Quote the operative limitation: a "spaced optical collimator array" sitting between the display and the optical sensor array. Goodix's grant US10331939B2, "Multi-layer optical designs of under-screen optical sensor module having spaced optical collimator array and optical sensor array for on-screen fingerprint sensing" (issued June 25, 2019; assignee Shenzhen Goodix Technology), is a granted patent, and that collimator array is what makes the whole thing function.
Here is the problem the claim solves. To read a fingerprint through a phone screen, you shine light at the finger pressed on the glass and capture the reflection with a sensor under the display. But light reflecting off the ridges and valleys of a finger scatters in every direction, and a sensor that collected all of it would see a smeared, useless blur. You need to collect only the light traveling nearly straight up — the rays that actually carry the ridge pattern. That is what a collimator does: it is an array of tiny straight channels that pass vertical light and block oblique light.
So the element that does the work is the collimator array specifically. The display, the light source, and the sensor are all conventional. The invention is interposing a structured collimator that turns scattered reflection into a clean image. Read the claim and the scope tracks that: it reads on under-display optical sensors that use a collimator-based optical path, which is a large share of the optical (as opposed to ultrasonic) under-display fingerprint market.
The granted-patent point matters for the assertion read. This is a 2019 B2 grant — issued, enforceable scope, with a priority chain that predates the broad commercialization of in-display sensors. A foundational, early, granted claim on the collimator approach is exactly the kind of asset that anchors a licensing program across the many phone makers who adopted optical in-display sensing.

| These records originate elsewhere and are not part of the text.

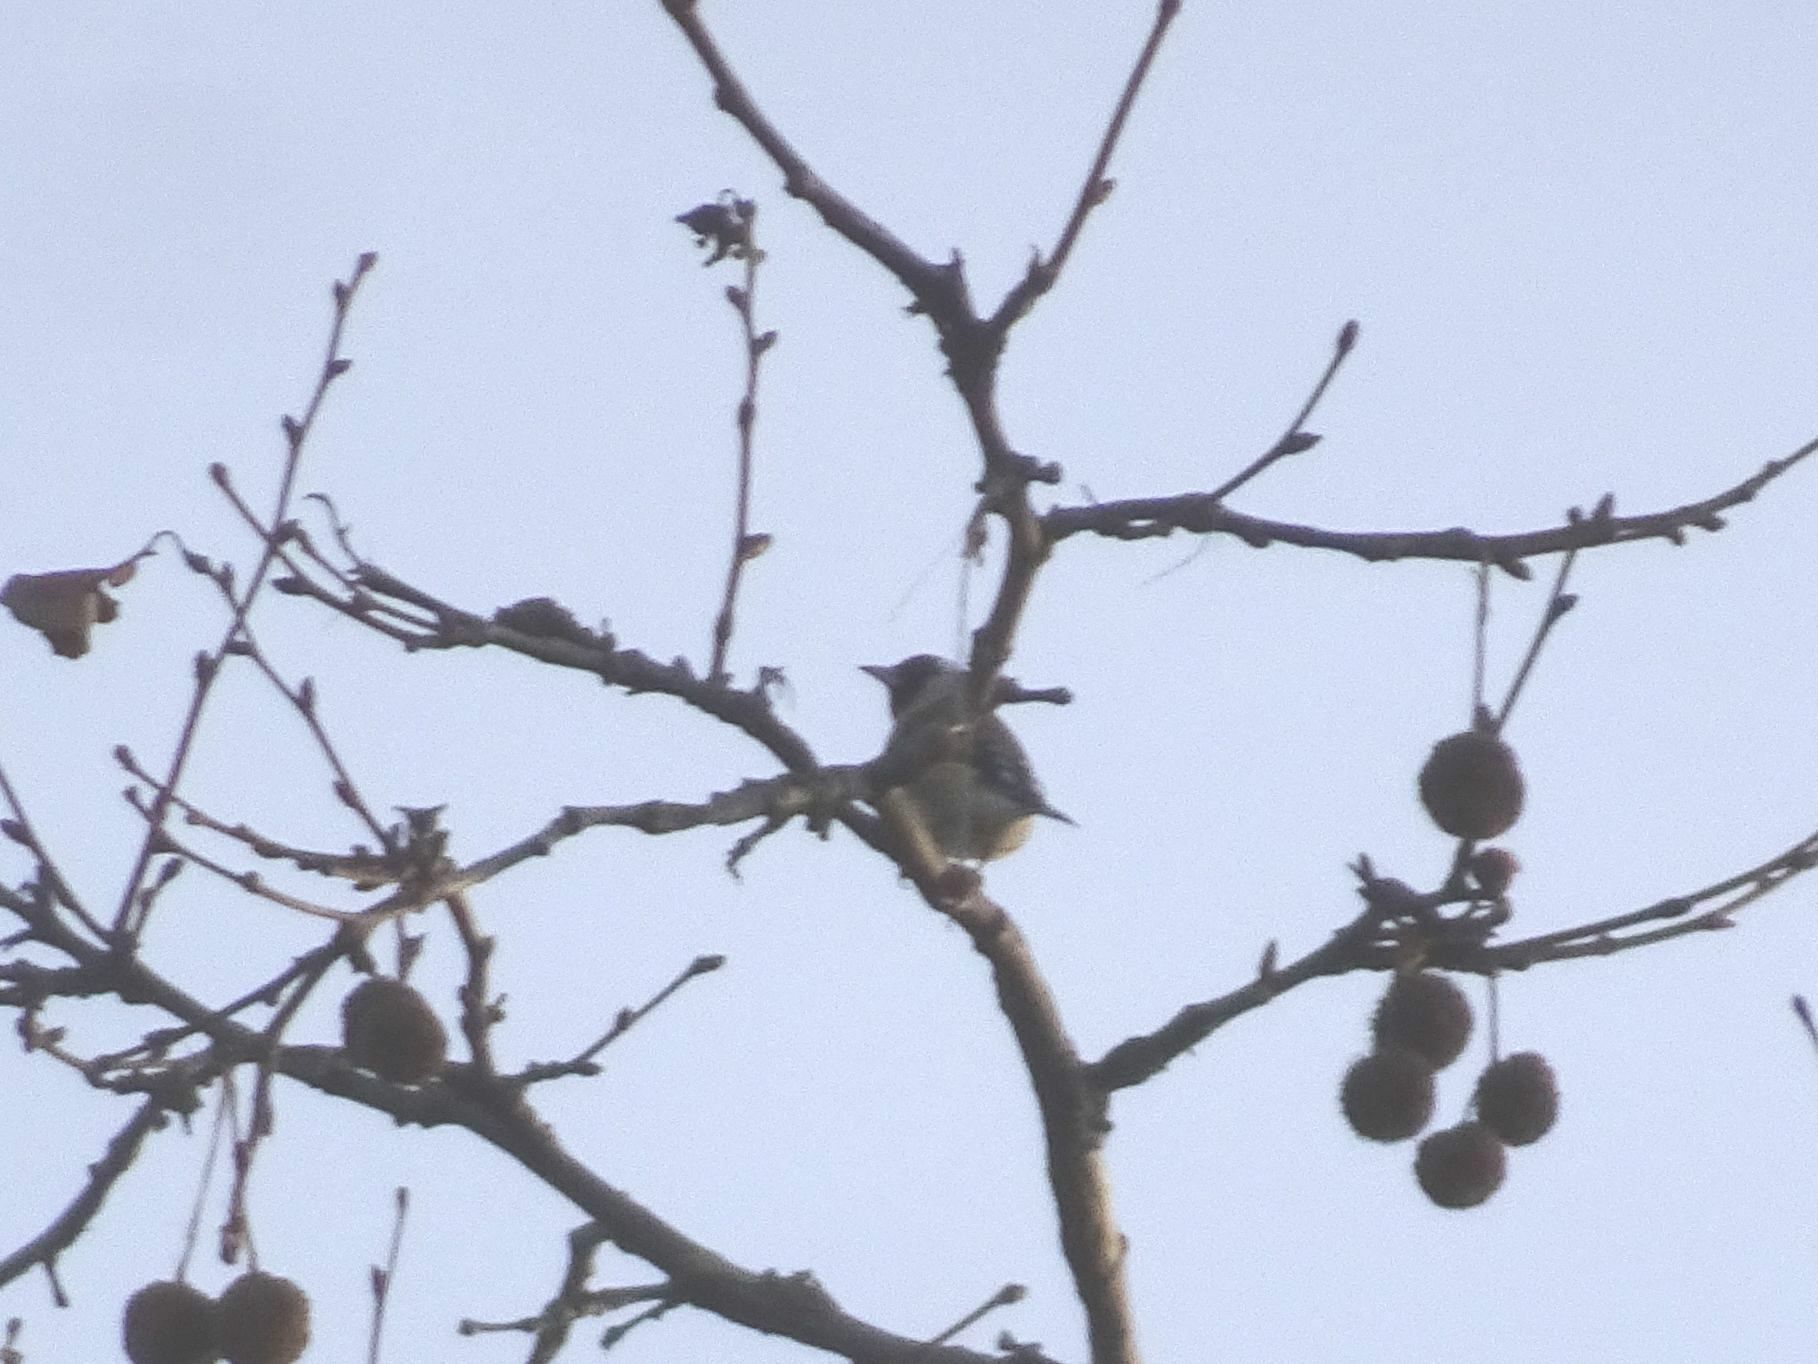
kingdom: Animalia
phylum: Chordata
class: Aves
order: Passeriformes
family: Fringillidae
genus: Carduelis
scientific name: Carduelis carduelis
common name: European goldfinch
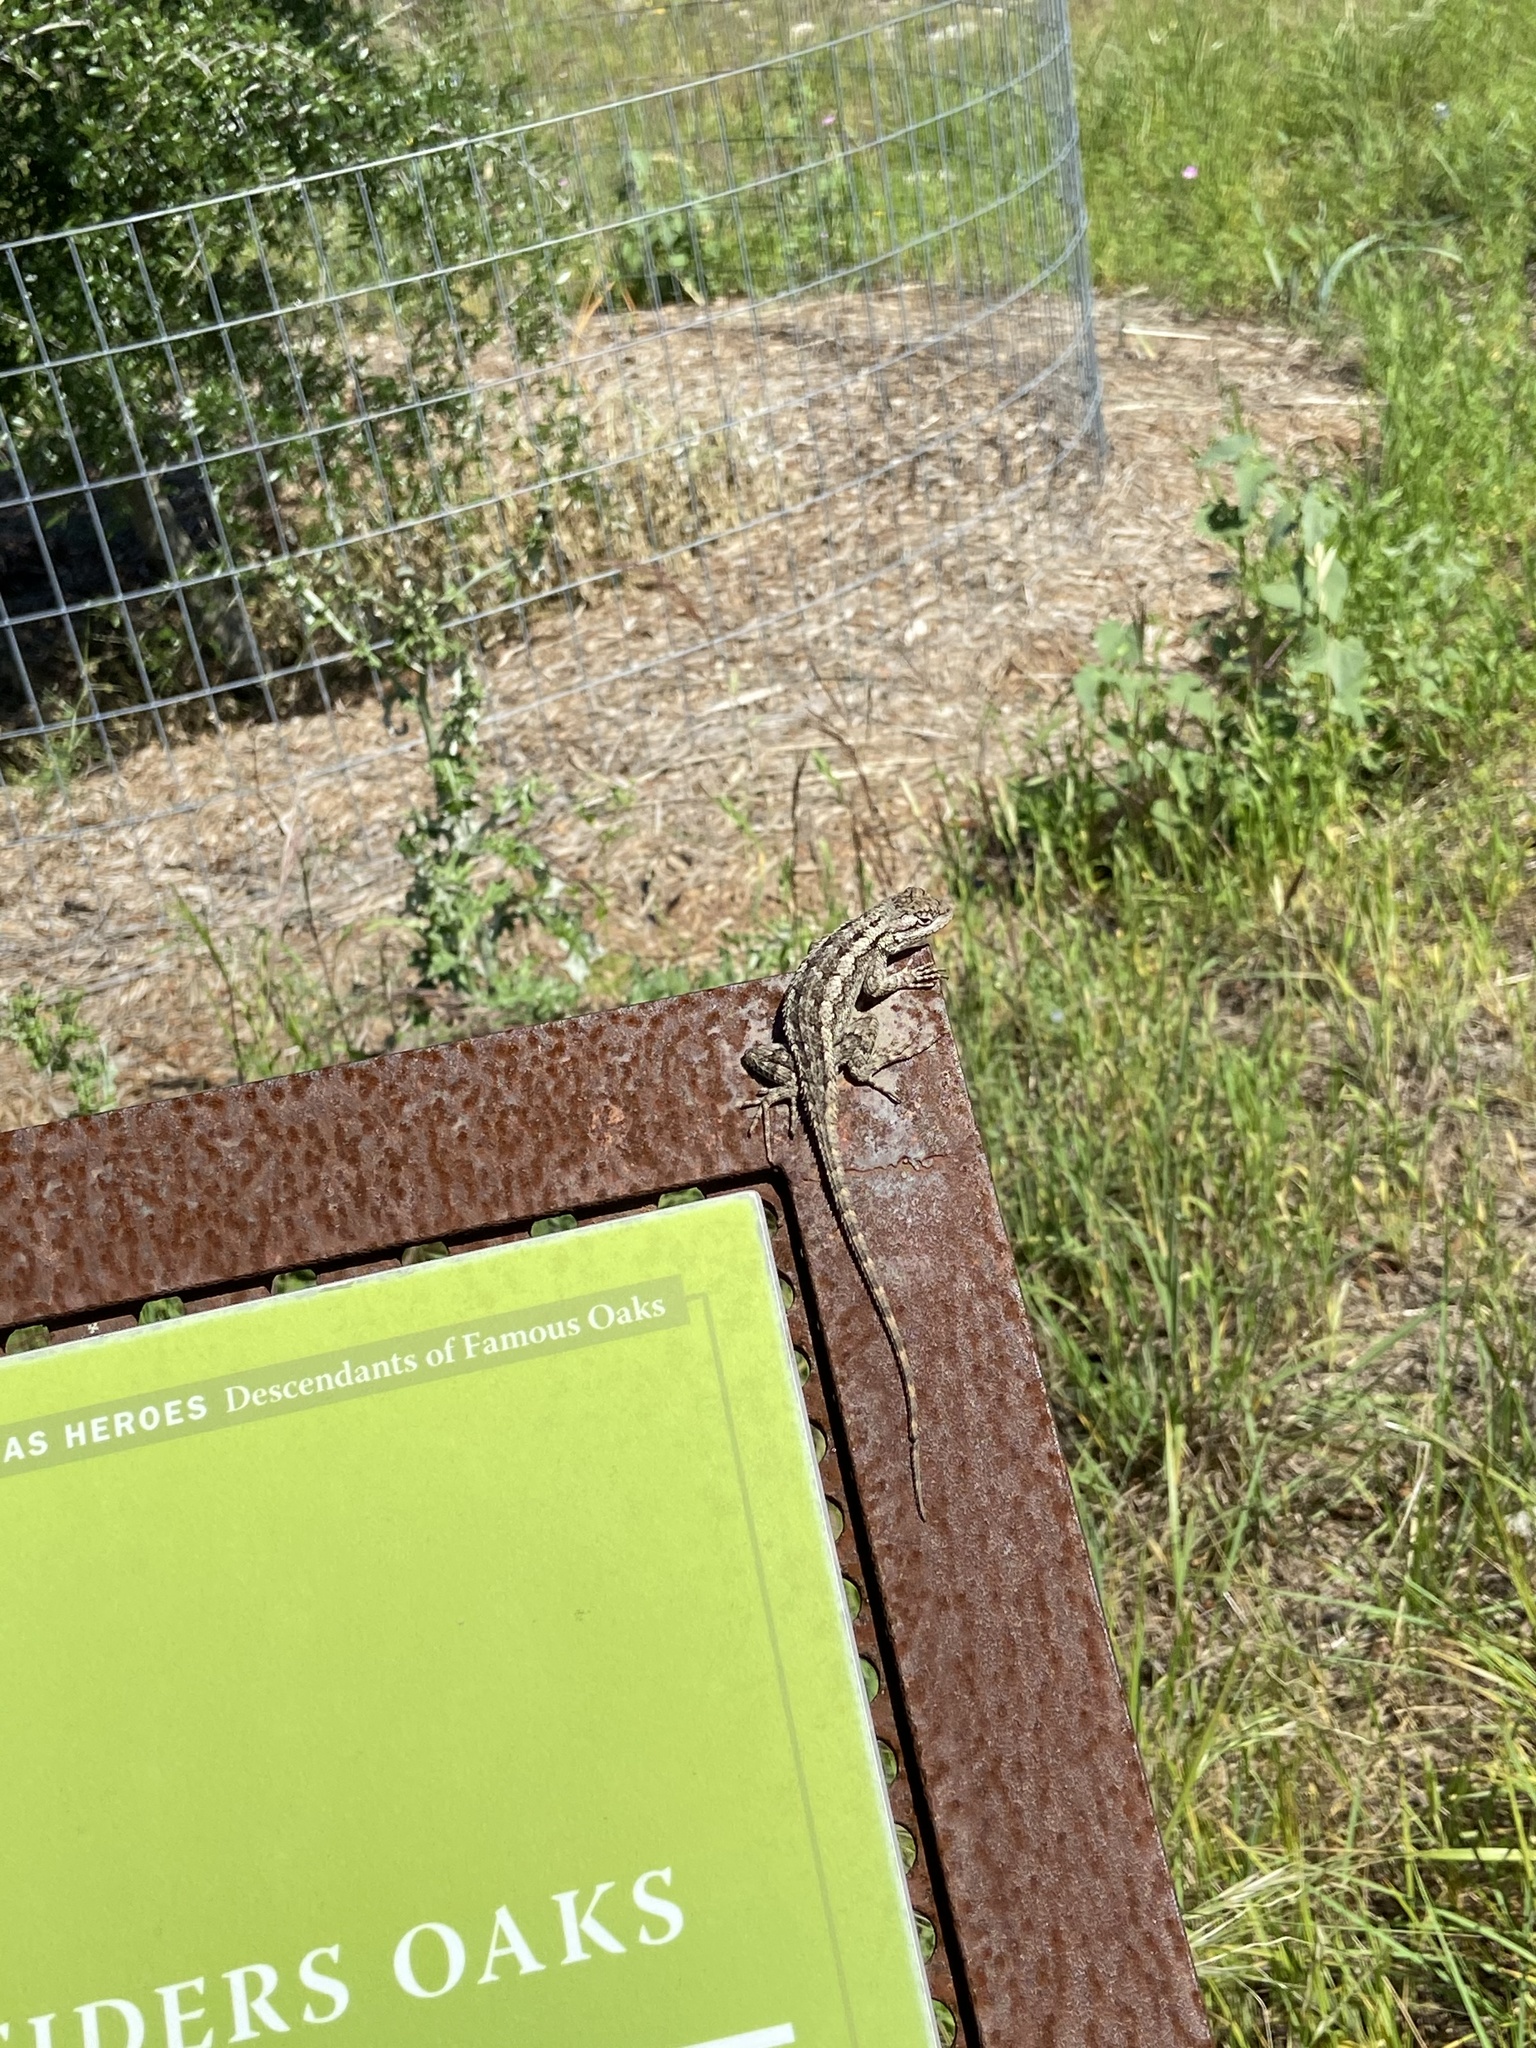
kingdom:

Where the scope ends: ultrasonic under-display sensors — the approach Qualcomm pushed — work on a completely different physical principle (sound, not light) and do not read on a collimator-optics claim. And later refinements (anti-spoofing, moiré mitigation) live in separate filings, including Goodix's own. The discipline is to claim exactly the collimator optical path and not overstate it into "the in-display fingerprint sensor." Within the optical lane, though, this is the load-bearing grant.